With the knowledge base

Agent reads the code and the relevant wiki pages, produces a plan that:

References specific architecture decisions and explains how the plan aligns with them
Avoids patterns that caused past incidents (citing the relevant postmortem)
Accounts for in-flight projects that touch the same areas
Treats components differently based on their operational characteristics and stability
Includes risk mitigations tailored to your system's known failure modes

The difference is the difference between a plan from a smart contractor who just read the codebase and a plan from a senior engineer who's been on the team for a year. The knowledge base provides the "been on the team for a year" context that code alone can't.

Why a wiki beats RAG for this

The obvious question: why not just use RAG (Retrieval-Augmented Generation) — dump your docs into a vector database and let the agent retrieve relevant chunks?

RAG works for simple factual retrieval. "What's the API endpoint for the payment service?" — RAG handles this fine.

But RAG fails at exactly the thing that makes plans good: synthesis across multiple sources. When an agent needs to understand why the auth system is designed the way it is, it needs to synthesize information from an ADR, two postmortems, a design doc, and the current project status. RAG retrieves fragments. It doesn't synthesize them. Each query starts from scratch, re-deriving connections that were established last week.

A wiki pre-computes the synthesis. The auth system's page already has the design rationale, the failure history, the current constraints, and the relevant links. The agent reads one page and gets the integrated picture. The synthesis was done incrementally, each time a new source was ingested, and it's been maintained over time. RAG can't do this.

That said, the two approaches aren't mutually exclusive. RAG is great for searching across a large document corpus. A wiki is great for maintaining synthesized, structured knowledge. At scale, you want both — RAG for discovery, wiki for understanding.

Getting started

I've open-sourced the template I use: bmentges/knowledge-base-template

It's designed to work with any LLM coding agent (Claude Code, Codex, Cursor, Windsurf, or anything that can read/write files) and uses Obsidian as the viewer. The setup takes about 15 minutes:

Clone the template
Open your LLM agent in the directory
Tell it your use case and let it configure the schema
Open the directory as an Obsidian vault
Start ingesting your first sources

The template includes Karpathy's original LLM Wiki pattern document plus a v2 extension with lifecycle management (confidence scoring, supersession, consolidation tiers) and scaling patterns for when your wiki grows past a few hundred pages.

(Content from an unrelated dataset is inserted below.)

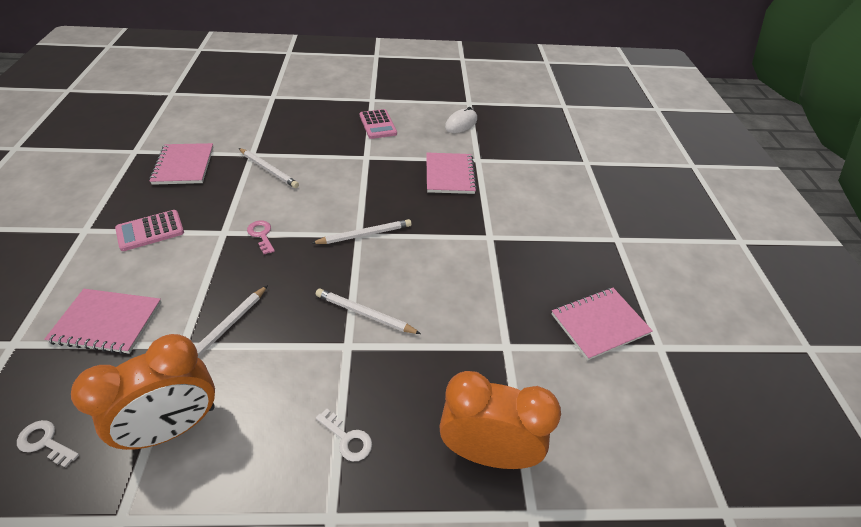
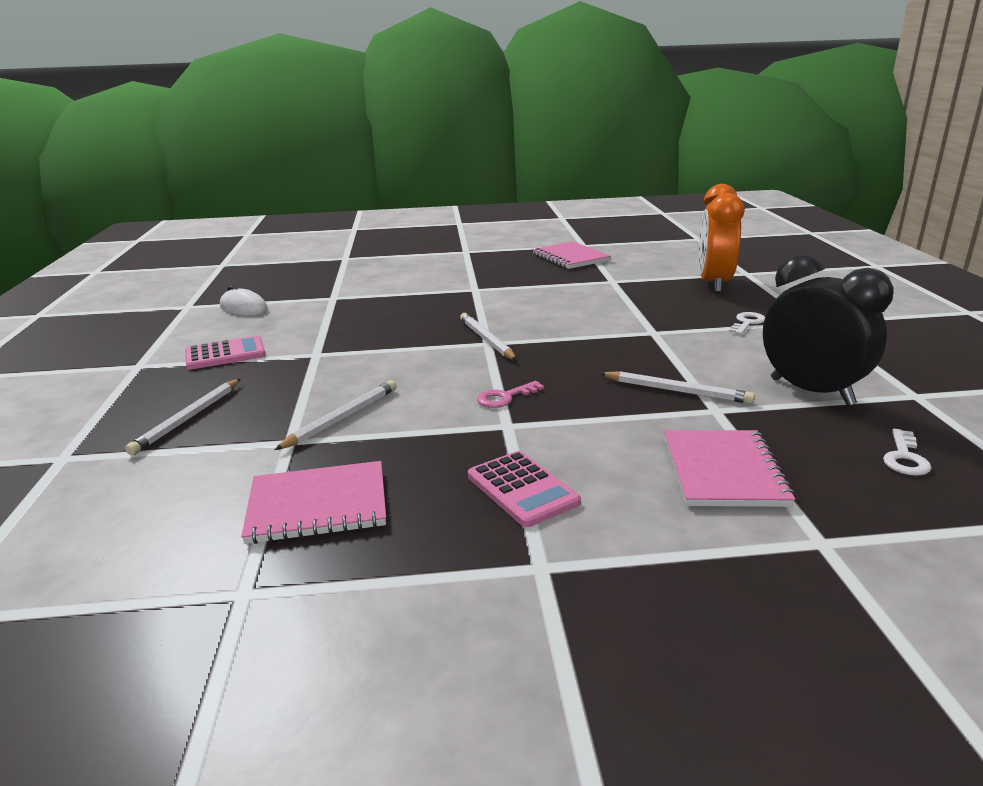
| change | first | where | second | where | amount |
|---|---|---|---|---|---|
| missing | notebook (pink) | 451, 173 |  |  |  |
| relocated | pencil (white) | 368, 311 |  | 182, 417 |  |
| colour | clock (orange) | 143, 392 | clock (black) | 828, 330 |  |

Start with the documents that contain the most institutional knowledge: architecture decision records, postmortems, and system topology docs. Three good ADRs in the wiki will improve agent plan quality more than fifty raw code files.

The bigger picture: agents need memory infrastructure

We're in the early days of using AI agents for real engineering work. Most teams are focused on the agent itself — which model to use, how to prompt it, what tools to give it. That matters, but it's not the bottleneck.

The bottleneck is context. An agent without institutional memory is like a brilliant contractor on their first day — technically skilled but architecturally naive. The solution isn't a smarter contractor. It's giving them access to the team's accumulated knowledge in a form they can actually use.

A structured, LLM-maintained knowledge base is memory infrastructure for AI agents. It's the layer that turns generic intelligence into your team's intelligence. And unlike the agent itself, which you get from a vendor, the knowledge base is your competitive advantage — it's the accumulated wisdom of your team, organized for machine consumption.

The teams that build this infrastructure now will have agents that produce meaningfully better work than teams that don't. Not because their agents are smarter, but because their agents know more.